* Exercise prompt *
The output should consist solely of the line containing "left elbow: (371, 647)" and the lines that follow it through the end of the data below.

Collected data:
====

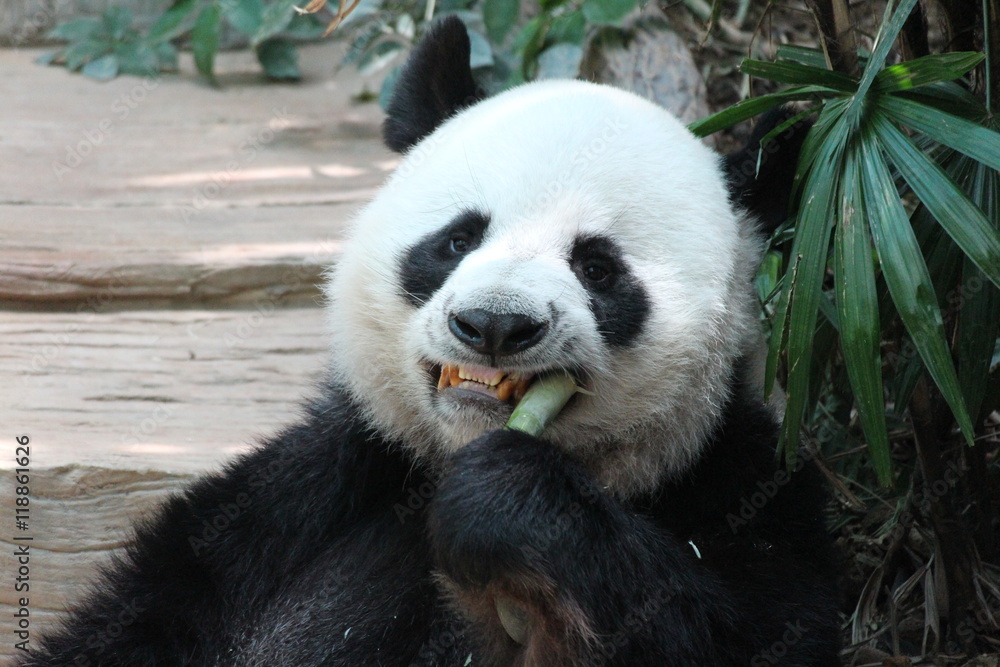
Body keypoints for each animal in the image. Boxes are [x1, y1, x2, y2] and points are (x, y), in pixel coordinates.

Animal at [22, 16, 841, 667]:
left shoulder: (746, 483)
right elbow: (150, 611)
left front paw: (508, 508)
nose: (495, 323)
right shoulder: (313, 485)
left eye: (598, 266)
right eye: (457, 239)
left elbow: (744, 635)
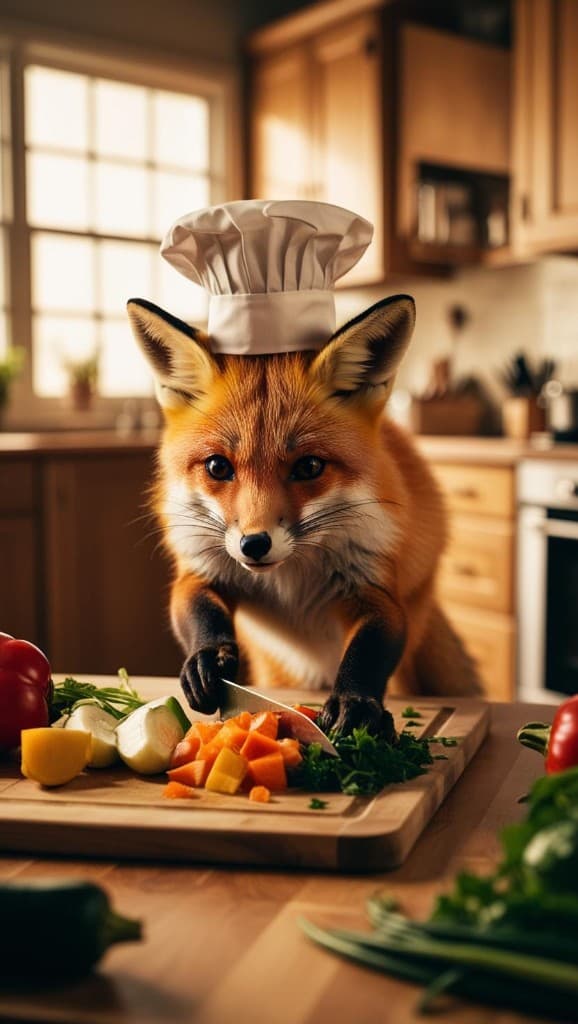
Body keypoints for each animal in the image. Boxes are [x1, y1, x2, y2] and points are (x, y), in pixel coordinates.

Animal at [127, 292, 481, 735]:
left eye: (309, 467)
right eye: (217, 467)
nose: (254, 544)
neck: (289, 583)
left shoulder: (373, 583)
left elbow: (371, 647)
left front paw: (353, 701)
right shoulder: (203, 567)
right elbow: (195, 611)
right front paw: (207, 659)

====

* Exercise response *
left elbow: (371, 647)
left front paw: (353, 701)
right shoulder: (203, 567)
right elbow: (195, 611)
right front paw: (207, 659)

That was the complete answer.